= Task objective =
Quote the listing in full, exactly as given, minus any pictures.
*** Data below ***
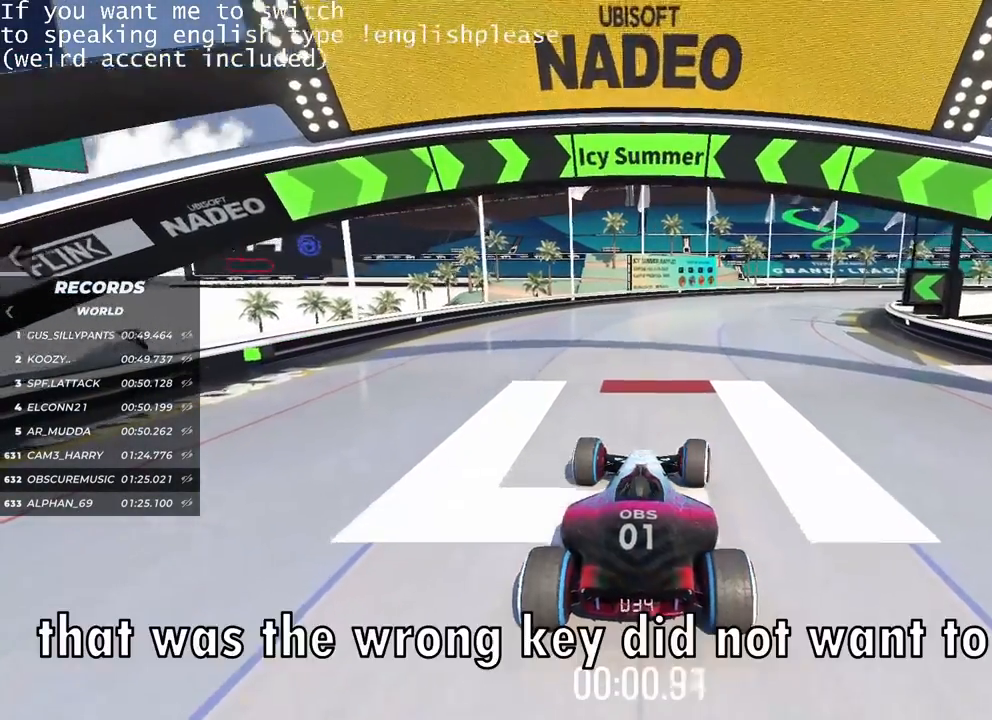
{"keys": ["up"], "events": []}
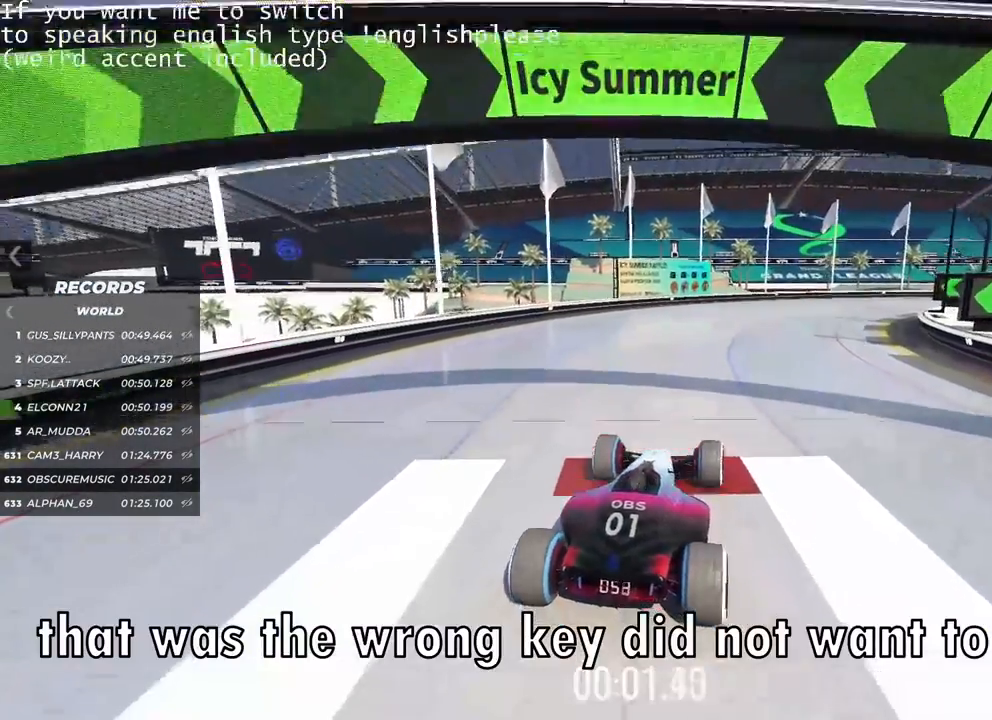
{"keys": ["right", "up"], "events": [[500, "right", "down"]]}
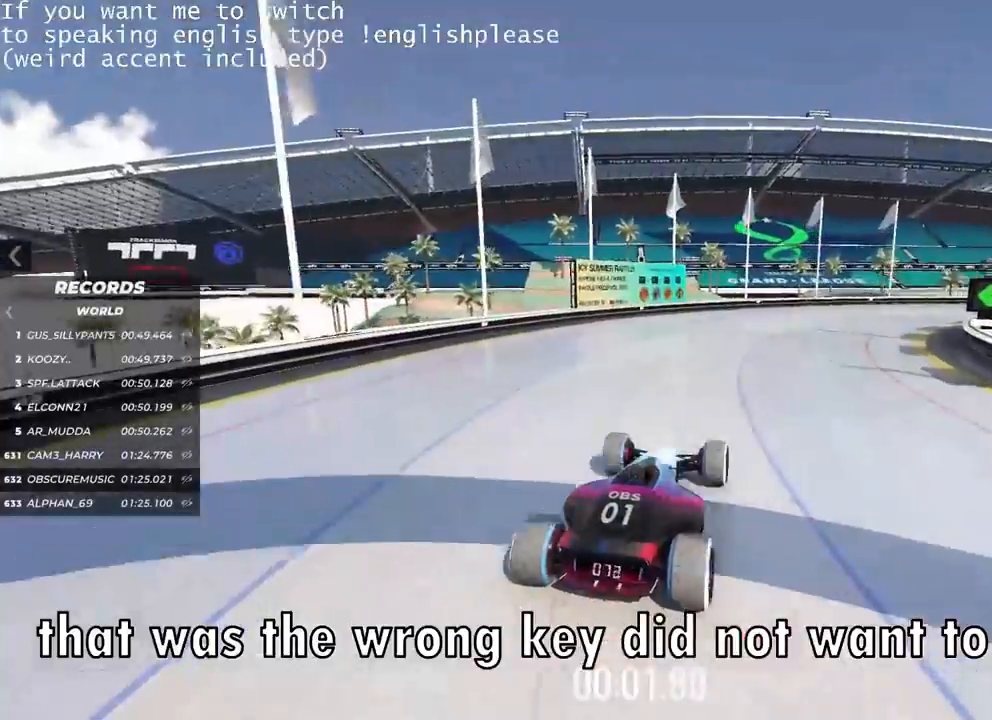
{"keys": ["up"], "events": [[67, "right", "up"], [300, "right", "down"], [400, "right", "up"]]}
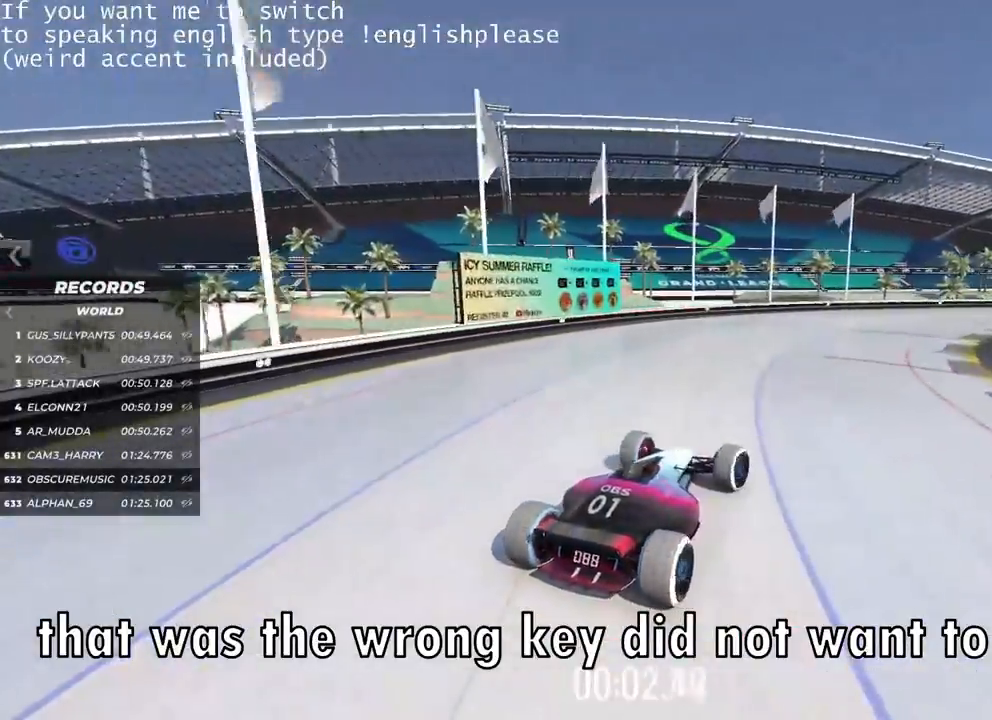
{"keys": ["up"], "events": [[66, "right", "down"], [200, "right", "up"]]}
***
= Task solution =
{"keys": ["up"], "events": []}
{"keys": ["right", "up"], "events": [[500, "right", "down"]]}
{"keys": ["up"], "events": [[67, "right", "up"], [300, "right", "down"], [400, "right", "up"]]}
{"keys": ["up"], "events": [[66, "right", "down"], [200, "right", "up"]]}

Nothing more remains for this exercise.